Exercise goal:
Edit the lines below by replacing "Статьи" with "Новости" and changing nothing else. Write out every line except the picture markers.

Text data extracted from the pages
========

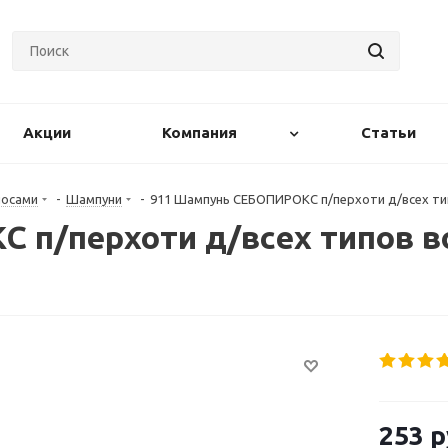
Акции
Компания
Статьи
лосами
-
Шампуни
-
911 Шампунь СЕБОПИРОКС п/перхоти д/всех тип
 п/перхоти д/всех типов в
253
р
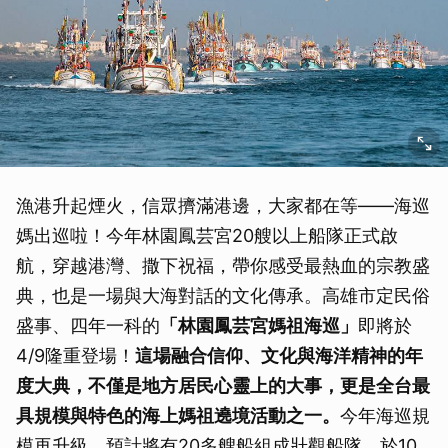
漁港升起煙火，信眾擠滿港邊，大家都在等——海巡
媽出巡啦！今年林園鳳芸宮20艘以上船隊正式啟
航，穿越港灣、撒下祝福，帶你感受最熱血的宗教盛
典，也是一場與大海對話的文化傳承。高雄市定民俗
盛事、四年一科的
「林園鳳芸宮媽祖海巡」
即將於
4/9隆重登場！
這場融合信仰、文化與海洋精神的年
度大典，不僅是地方居民心靈上的大事，更是全台最
具規模與特色的海上媽祖遶境活動之一。
今年海巡規
模再升級，預計將有20多艘船組成壯觀船隊，於10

========

Written response:
Акции
Компания
Новости
лосами
-
Шампуни
-
911 Шампунь СЕБОПИРОКС п/перхоти д/всех тип
 п/перхоти д/всех типов в
253
р
漁港升起煙火，信眾擠滿港邊，大家都在等——海巡
媽出巡啦！今年林園鳳芸宮20艘以上船隊正式啟
航，穿越港灣、撒下祝福，帶你感受最熱血的宗教盛
典，也是一場與大海對話的文化傳承。高雄市定民俗
盛事、四年一科的
「林園鳳芸宮媽祖海巡」
即將於
4/9隆重登場！
這場融合信仰、文化與海洋精神的年
度大典，不僅是地方居民心靈上的大事，更是全台最
具規模與特色的海上媽祖遶境活動之一。
今年海巡規
模再升級，預計將有20多艘船組成壯觀船隊，於10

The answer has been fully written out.